Jack Rankin and Katie Lam, two of the 2024 intakes most prominent right-wingers, have also been mooted as potential defectors, but in our view neither are likely to make the jump. Rankin’s seat in Windsor is one of the few likely to survive 2029 with a Tory majority, and Reform support there is very limited. He has reiterated his support for the party, which seems genuine (if misguided). Lam, who shares an office with Rankin, is politically aligned with Jenrick — but the two are not personally close, as rivals for chief tribune of the Tory right. With Jenrick’s departure, Lam’s influence will grow — but how much damage can the party sustain before that becomes a hollow prize? The third 2024 alum who has historically been considered a Jenrick ally, Nick Timothy, was appointed Jenrick’s replacement before his defection was even official.
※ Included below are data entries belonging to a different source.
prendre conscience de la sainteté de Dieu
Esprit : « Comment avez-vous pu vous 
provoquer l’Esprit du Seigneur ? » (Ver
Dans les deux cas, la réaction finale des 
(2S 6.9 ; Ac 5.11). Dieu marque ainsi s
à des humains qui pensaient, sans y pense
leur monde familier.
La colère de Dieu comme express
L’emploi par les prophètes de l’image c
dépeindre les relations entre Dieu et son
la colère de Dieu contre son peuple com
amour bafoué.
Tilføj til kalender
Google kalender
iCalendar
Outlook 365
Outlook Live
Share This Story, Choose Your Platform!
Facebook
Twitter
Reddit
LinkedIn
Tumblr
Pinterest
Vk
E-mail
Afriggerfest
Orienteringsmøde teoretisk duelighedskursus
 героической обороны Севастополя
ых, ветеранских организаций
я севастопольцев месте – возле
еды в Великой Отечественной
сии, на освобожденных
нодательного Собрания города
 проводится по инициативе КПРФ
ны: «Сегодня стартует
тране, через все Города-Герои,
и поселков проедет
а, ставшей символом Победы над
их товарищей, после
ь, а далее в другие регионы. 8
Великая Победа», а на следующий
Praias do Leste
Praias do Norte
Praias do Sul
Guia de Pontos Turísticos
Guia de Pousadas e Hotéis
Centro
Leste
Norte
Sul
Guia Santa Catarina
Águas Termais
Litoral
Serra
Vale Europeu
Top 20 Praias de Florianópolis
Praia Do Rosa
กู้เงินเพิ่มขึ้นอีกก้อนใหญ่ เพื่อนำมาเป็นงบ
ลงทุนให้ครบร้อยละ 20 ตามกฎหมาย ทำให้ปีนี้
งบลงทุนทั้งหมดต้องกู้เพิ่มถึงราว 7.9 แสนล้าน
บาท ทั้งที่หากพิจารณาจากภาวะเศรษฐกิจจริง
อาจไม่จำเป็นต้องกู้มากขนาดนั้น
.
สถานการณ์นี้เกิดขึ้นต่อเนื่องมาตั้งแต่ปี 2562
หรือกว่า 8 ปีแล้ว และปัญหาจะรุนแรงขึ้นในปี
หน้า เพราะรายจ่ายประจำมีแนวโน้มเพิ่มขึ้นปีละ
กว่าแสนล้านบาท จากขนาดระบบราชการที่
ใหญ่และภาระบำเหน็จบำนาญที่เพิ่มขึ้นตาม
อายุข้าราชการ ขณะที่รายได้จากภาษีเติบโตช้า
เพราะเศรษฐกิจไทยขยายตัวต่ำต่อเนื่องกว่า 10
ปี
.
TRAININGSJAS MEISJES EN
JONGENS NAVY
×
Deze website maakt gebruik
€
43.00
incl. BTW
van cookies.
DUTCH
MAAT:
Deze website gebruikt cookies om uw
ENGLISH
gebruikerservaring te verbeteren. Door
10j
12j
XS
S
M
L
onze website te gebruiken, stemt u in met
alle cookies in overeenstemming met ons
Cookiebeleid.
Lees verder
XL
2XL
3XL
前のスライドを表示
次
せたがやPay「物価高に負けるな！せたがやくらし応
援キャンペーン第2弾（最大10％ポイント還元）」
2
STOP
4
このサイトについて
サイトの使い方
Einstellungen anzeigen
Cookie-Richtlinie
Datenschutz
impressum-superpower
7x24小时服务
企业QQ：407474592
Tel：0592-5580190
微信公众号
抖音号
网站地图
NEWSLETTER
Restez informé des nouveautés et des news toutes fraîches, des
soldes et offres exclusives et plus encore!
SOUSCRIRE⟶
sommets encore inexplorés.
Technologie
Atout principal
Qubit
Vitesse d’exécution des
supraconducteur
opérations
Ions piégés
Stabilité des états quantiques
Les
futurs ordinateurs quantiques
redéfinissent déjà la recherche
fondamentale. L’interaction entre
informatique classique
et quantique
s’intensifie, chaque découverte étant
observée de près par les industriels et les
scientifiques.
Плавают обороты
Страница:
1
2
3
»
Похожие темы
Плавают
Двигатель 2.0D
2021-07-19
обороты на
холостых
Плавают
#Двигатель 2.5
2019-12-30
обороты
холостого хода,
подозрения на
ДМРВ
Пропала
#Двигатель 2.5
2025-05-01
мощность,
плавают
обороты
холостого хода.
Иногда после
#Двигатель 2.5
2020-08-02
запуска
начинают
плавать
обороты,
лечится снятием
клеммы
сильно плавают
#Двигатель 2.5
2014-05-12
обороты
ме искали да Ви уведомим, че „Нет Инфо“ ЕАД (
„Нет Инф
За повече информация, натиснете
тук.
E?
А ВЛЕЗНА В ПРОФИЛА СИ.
There is one MP who could follow Jenrick’s lead: Suella Braverman. She has had a number of conversations with Reform over the past year, and we understand that her reluctance to jump was in part due to hopes of a return to the front benches under a future Jenrick leadership. Braverman has been quiet since the election, only making a public splash during debates over the basis of English identity when she declared that she was not, and never could be, English on account of her ethnic background. She has, however, done some good work on legal reform, including producing a paper on leaving the ECHR alongside Richard Tice and the Prosperity Institute. She would therefore have some merit as a defector.
The main downside of Braverman from our perspective is her foreign policy views: she is an unreformed Atlanticist and a particularly fervent supporter of Israel — neither necessarily disqualifying, but we would prefer a Reform government recognize all foreign states as precisely that and advance British interests as a priority. Her pivot to foreign policy indicates it is here that she would seek a role. That said, with the exception of Zia Yusuf, Reform is remarkably united on these issues, with Farage being one of the few remaining major party leaders in Europe willing to express continued commitment to the US relationship without any caveat. On that basis, perhaps her advantages in other places outweigh the risk.